PROMPT: Copy the passage below on speeding up StringTableBuilder exactly, between "Well, if you" and "do the uniquing.", inclusive.

SELECTED EXTRACT:
┄┄┄┄┄┄┄┄┄┄
Attempts at speeding up StringTableBuilder

Sun Oct 16 16:52:55 PDT 2016

On Sun, Oct 16, 2016 at 7:03 AM, Rafael Avila de Espindola <
rafael.espindola at gmail.com> wrote:

> Thanks. For 1 I need to pass a size_t*, no?
>

In theory, clients could pass in multiple keys simultaneously, but I
suspect that it is better to encapsulate the batching of insertions inside
StringTableBuilder. Passing in size_t* makes that possible. (note however,
that when writing the offsets back out through the size_t*'s, the access
pattern is likely to be fairly random, so you probably also want to make
sure that the cache misses for all those stores get pipelined too; same
goes for memcpying all the strings into the output, though that will likely
be quite TLB bottlenecked)

>
> I did try sorting by hash. It avoided the misses in the hash insertion,
> but was not faster overall.
>

Well, if you have already sorted by hash, then you don't need to insert
into the hash table since all values with the same hash are already
adjacent.
I think that one useful way to look at the problem is that there is a
spectrum of options between:
1. Inserting everything into a hash table to do the uniquing.
┄┄┄┄┄┄┄┄┄┄
SUPPLIED MATERIAL:
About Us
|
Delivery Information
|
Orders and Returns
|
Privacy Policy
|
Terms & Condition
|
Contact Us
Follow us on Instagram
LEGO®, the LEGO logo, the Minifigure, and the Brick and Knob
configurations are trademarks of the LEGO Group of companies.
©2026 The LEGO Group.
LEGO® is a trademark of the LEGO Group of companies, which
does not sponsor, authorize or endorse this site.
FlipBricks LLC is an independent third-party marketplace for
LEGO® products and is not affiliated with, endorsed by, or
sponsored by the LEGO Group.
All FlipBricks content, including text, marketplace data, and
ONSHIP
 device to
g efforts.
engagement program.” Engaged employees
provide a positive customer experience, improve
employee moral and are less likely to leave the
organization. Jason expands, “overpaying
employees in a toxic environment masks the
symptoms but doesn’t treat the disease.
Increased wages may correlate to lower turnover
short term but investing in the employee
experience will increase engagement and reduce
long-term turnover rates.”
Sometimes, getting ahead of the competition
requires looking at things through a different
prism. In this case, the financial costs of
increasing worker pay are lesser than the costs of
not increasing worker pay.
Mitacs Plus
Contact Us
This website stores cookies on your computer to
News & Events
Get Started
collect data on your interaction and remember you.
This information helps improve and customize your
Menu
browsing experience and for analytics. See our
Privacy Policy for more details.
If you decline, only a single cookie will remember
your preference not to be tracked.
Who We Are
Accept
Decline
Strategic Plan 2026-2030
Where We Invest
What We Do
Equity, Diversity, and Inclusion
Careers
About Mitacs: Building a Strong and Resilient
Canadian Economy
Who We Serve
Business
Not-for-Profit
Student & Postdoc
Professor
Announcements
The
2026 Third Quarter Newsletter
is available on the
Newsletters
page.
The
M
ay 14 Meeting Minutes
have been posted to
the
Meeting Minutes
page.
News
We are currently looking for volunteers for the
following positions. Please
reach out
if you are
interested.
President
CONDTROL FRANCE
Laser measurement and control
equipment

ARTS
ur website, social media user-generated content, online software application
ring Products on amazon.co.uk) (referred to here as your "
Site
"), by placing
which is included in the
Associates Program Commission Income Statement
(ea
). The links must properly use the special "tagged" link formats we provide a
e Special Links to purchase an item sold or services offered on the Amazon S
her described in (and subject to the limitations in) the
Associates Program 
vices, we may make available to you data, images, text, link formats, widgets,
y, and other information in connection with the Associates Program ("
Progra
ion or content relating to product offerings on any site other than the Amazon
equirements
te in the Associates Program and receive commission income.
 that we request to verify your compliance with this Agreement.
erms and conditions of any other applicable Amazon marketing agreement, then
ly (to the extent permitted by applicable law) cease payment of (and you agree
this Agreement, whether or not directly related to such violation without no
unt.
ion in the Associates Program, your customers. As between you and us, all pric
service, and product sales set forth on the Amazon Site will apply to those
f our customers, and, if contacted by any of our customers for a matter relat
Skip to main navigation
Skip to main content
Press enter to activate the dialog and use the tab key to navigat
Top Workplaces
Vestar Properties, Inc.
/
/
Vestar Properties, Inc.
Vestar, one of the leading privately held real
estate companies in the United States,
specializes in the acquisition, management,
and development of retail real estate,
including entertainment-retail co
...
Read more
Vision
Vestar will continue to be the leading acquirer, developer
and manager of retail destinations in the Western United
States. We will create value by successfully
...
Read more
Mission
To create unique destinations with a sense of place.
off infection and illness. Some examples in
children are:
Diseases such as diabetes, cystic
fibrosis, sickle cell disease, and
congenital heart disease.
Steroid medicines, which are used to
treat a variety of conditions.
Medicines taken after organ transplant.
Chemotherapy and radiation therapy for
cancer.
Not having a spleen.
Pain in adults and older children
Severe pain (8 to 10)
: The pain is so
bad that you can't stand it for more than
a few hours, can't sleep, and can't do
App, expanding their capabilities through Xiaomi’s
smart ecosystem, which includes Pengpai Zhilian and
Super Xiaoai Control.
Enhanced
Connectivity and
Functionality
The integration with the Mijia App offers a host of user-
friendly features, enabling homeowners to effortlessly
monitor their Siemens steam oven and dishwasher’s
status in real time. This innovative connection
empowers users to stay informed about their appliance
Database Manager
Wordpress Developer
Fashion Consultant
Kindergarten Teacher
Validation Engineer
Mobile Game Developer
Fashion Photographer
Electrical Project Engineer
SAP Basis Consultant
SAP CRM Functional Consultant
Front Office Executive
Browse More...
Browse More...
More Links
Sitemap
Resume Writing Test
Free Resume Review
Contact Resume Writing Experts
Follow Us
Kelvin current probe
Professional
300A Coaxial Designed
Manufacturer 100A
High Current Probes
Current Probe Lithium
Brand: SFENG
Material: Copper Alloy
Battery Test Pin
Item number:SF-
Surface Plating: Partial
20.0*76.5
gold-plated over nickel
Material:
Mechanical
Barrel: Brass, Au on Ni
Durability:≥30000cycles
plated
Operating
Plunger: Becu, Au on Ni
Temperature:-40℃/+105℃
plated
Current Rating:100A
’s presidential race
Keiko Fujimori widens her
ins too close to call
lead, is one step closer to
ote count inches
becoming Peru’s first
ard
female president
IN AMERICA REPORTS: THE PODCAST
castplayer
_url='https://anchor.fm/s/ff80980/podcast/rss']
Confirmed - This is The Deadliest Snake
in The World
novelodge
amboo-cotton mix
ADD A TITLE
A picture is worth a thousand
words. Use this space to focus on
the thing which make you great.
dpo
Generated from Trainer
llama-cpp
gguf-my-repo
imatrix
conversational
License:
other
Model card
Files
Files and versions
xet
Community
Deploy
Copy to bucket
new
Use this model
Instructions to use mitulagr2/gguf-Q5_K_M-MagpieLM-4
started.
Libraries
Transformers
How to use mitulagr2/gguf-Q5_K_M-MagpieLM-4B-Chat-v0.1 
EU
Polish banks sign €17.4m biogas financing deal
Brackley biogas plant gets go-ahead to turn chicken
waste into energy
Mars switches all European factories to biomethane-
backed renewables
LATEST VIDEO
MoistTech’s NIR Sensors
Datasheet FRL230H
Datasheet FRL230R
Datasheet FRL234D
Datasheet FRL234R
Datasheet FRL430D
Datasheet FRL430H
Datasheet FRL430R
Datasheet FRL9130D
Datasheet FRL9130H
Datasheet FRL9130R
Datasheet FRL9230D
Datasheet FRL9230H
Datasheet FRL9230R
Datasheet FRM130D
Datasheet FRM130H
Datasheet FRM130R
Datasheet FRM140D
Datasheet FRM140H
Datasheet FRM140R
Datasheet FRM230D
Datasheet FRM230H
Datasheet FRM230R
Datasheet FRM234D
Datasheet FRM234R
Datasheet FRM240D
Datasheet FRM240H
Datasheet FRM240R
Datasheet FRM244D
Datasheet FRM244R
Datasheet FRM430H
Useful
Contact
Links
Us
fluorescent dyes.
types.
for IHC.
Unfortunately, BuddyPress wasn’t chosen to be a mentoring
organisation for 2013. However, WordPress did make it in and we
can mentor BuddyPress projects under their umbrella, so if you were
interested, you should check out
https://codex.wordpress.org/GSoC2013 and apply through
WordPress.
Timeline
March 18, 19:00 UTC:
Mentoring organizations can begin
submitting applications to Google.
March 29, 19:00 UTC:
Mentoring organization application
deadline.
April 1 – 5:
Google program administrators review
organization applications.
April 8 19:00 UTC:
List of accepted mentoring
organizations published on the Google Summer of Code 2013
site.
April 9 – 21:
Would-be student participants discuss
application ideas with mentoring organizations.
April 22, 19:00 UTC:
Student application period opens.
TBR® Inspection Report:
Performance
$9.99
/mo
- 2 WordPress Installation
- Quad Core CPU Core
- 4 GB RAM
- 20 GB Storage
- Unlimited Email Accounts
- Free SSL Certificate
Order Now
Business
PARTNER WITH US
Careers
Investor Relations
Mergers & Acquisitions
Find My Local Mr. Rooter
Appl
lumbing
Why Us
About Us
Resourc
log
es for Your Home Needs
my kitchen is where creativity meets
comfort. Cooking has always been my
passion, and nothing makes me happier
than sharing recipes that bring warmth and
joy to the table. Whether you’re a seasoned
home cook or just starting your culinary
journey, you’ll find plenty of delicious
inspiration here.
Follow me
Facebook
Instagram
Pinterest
┄┄┄┄┄┄┄┄┄┄
OUTPUT FOR THIS TASK:
Well, if you have already sorted by hash, then you don't need to insert
into the hash table since all values with the same hash are already
adjacent.
I think that one useful way to look at the problem is that there is a
spectrum of options between:
1. Inserting everything into a hash table to do the uniquing.